Other diverse autoimmune manifestations can occur, including urticaria, uveitis, glomerulonephritis, hepatitis, vasculitis, panniculitis, arthritis, premature ovarian failure, thyroiditis, myocarditis, pancreatitis, and central nervous system involvement (e.g., seizures, headaches, encephalopathy, transverse myelitis, Guillain-Barré syndrome, and ataxia).
Patients harbor a lifelong, significantly elevated risk for the development of malignancies, particularly Hodgkin and non-Hodgkin lymphomas, as well as solid-tissue tumors of the thyroid, skin, heart, or lung.

Diagnostic Criteria

The diagnosis of ALPS relies on a revised set of diagnostic criteria divided into required, primary accessory, and secondary accessory criteria.
Required Criteria (both must be present):
1. The presence of chronic (>6 months), nonmalignant, noninfectious lymphadenopathy, splenomegaly, or both.
1. Elevated CD3+ TCR $α$ $β$ + CD4- CD8- DNT cells ($\ge$1.5% of total lymphocytes or 2.5% of CD3+ lymphocytes) in the setting of normal or elevated lymphocyte counts.
Primary Accessory Criteria:
1. Demonstration of defective lymphocyte apoptosis (in two separate assays).
1. Identification of a somatic or germline pathogenic mutation in FAS, FASLG, or CASP10.
Secondary Accessory Criteria:
1. Elevated plasma sFasL levels (>200 pg/mL) OR elevated plasma interleukin-10 levels (>20 pg/mL) OR elevated serum or plasma vitamin B12 levels (>1500 ng/L) OR elevated plasma interleukin-18 levels >500 pg/mL.
1. Typical immunohistologic findings as reviewed by an experienced hematopathologist.
1. The presence of autoimmune cytopenias (hemolytic anemia, thrombocytopenia, or neutropenia) AND elevated immunoglobulin G levels (polyclonal hypergammaglobulinemia).
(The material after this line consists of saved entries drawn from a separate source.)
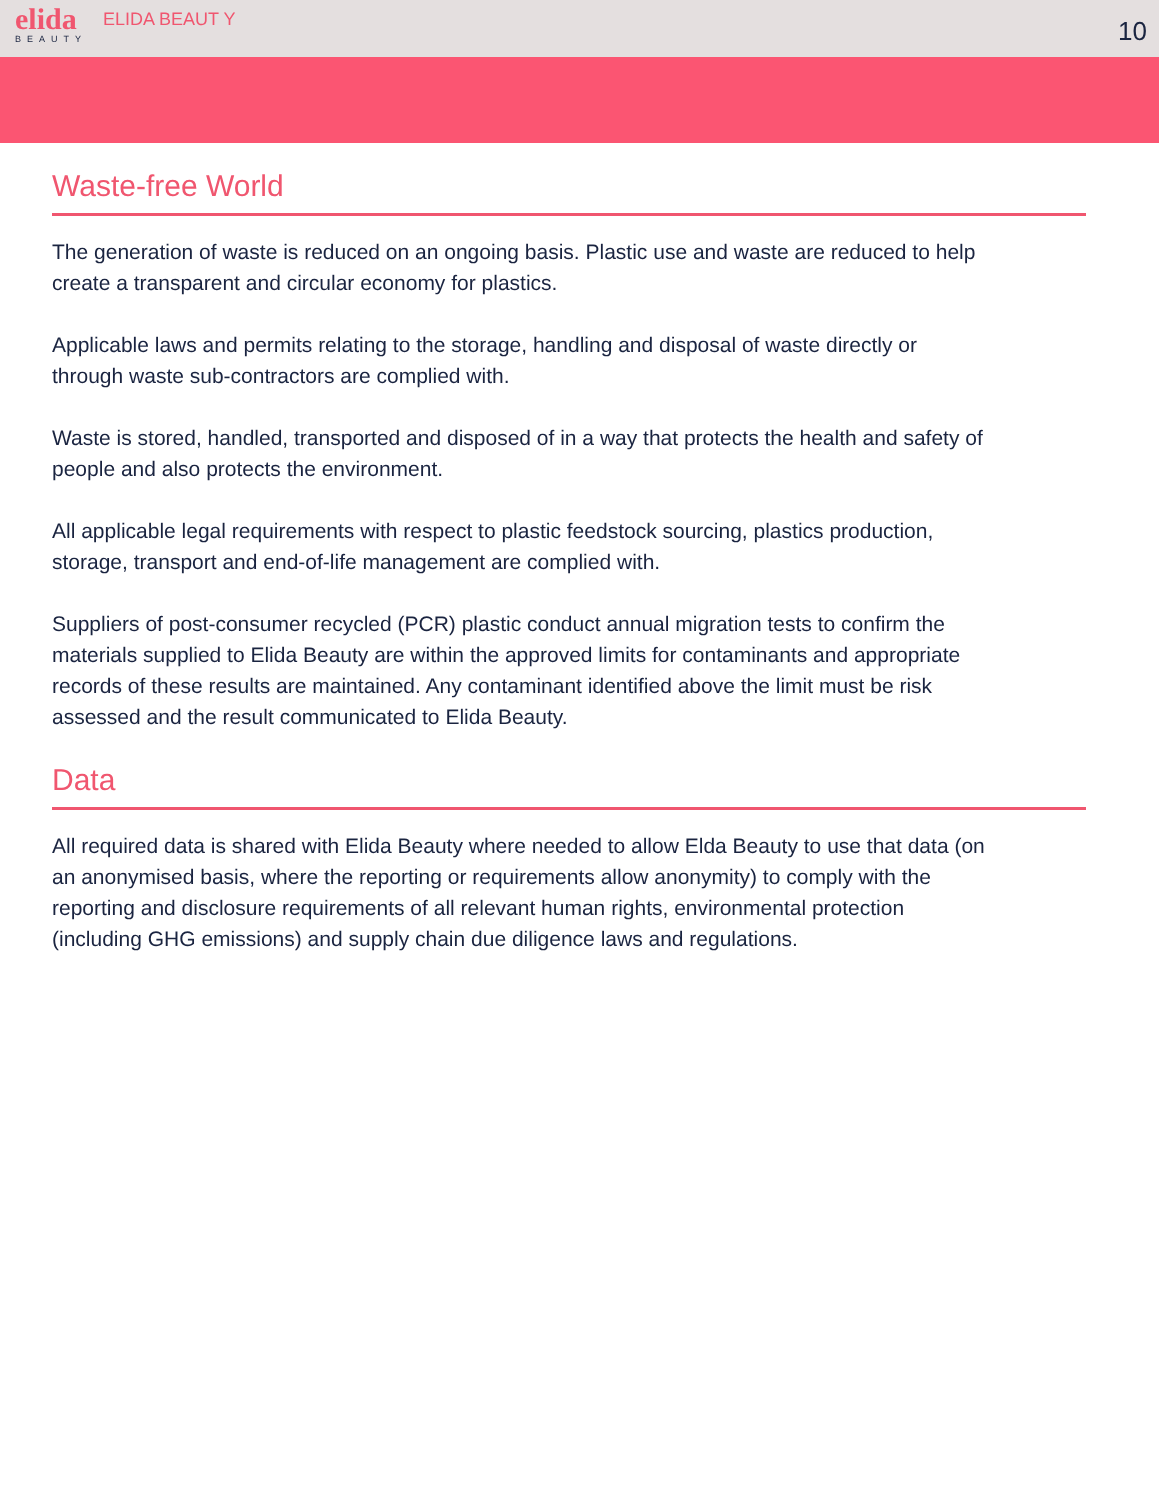elida
BEAUTY
ELIDA BEAUT Y
10
Waste-free World
The generation of waste is reduced on an ongoing basis. Plastic use and waste are reduced to help create a transparent and circular economy for plastics.
Applicable laws and permits relating to the storage, handling and disposal of waste directly or through waste sub-contractors are complied with.
Waste is stored, handled, transported and disposed of in a way that protects the health and safety of people and also protects the environment.
All applicable legal requirements with respect to plastic feedstock sourcing, plastics production, storage, transport and end-of-life management are complied with.
Suppliers of post-consumer recycled (PCR) plastic conduct annual migration tests to confirm the materials supplied to Elida Beauty are within the approved limits for contaminants and appropriate records of these results are maintained. Any contaminant identified above the limit must be risk assessed and the result communicated to Elida Beauty.
Data
All required data is shared with Elida Beauty where needed to allow Elda Beauty to use that data (on an anonymised basis, where the reporting or requirements allow anonymity) to comply with the reporting and disclosure requirements of all relevant human rights, environmental protection (including GHG emissions) and supply chain due diligence laws and regulations.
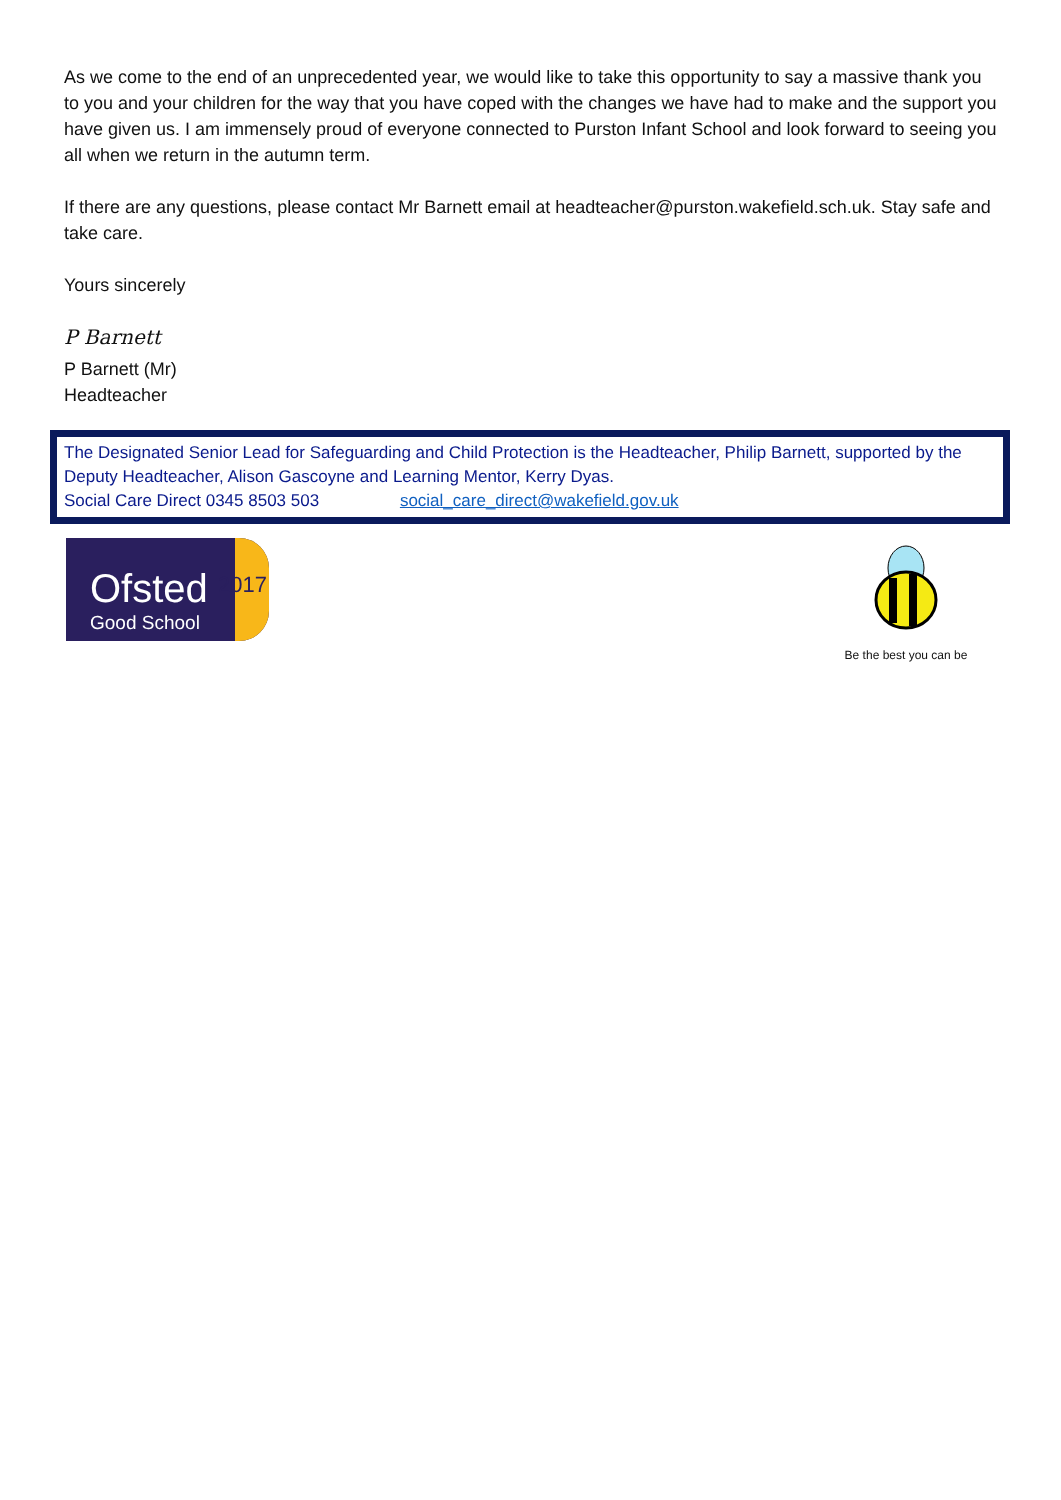As we come to the end of an unprecedented year, we would like to take this opportunity to say a massive thank you to you and your children for the way that you have coped with the changes we have had to make and the support you have given us. I am immensely proud of everyone connected to Purston Infant School and look forward to seeing you all when we return in the autumn term.
If there are any questions, please contact Mr Barnett email at headteacher@purston.wakefield.sch.uk. Stay safe and take care.
Yours sincerely
P Barnett
P Barnett (Mr)
Headteacher
The Designated Senior Lead for Safeguarding and Child Protection is the Headteacher, Philip Barnett, supported by the Deputy Headteacher, Alison Gascoyne and Learning Mentor, Kerry Dyas.
Social Care Direct 0345 8503 503 social_care_direct@wakefield.gov.uk
Ofsted
Good School
2017
Be the best you can be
1. A family history of a nonmalignant/noninfectious lymphoproliferation with or without autoimmunity.
Diagnostic Confirmation: A definitive diagnosis is established by the presence of both required criteria plus one primary accessory criterion. A probable diagnosis is established by the presence of both required criteria plus one secondary accessory criterion.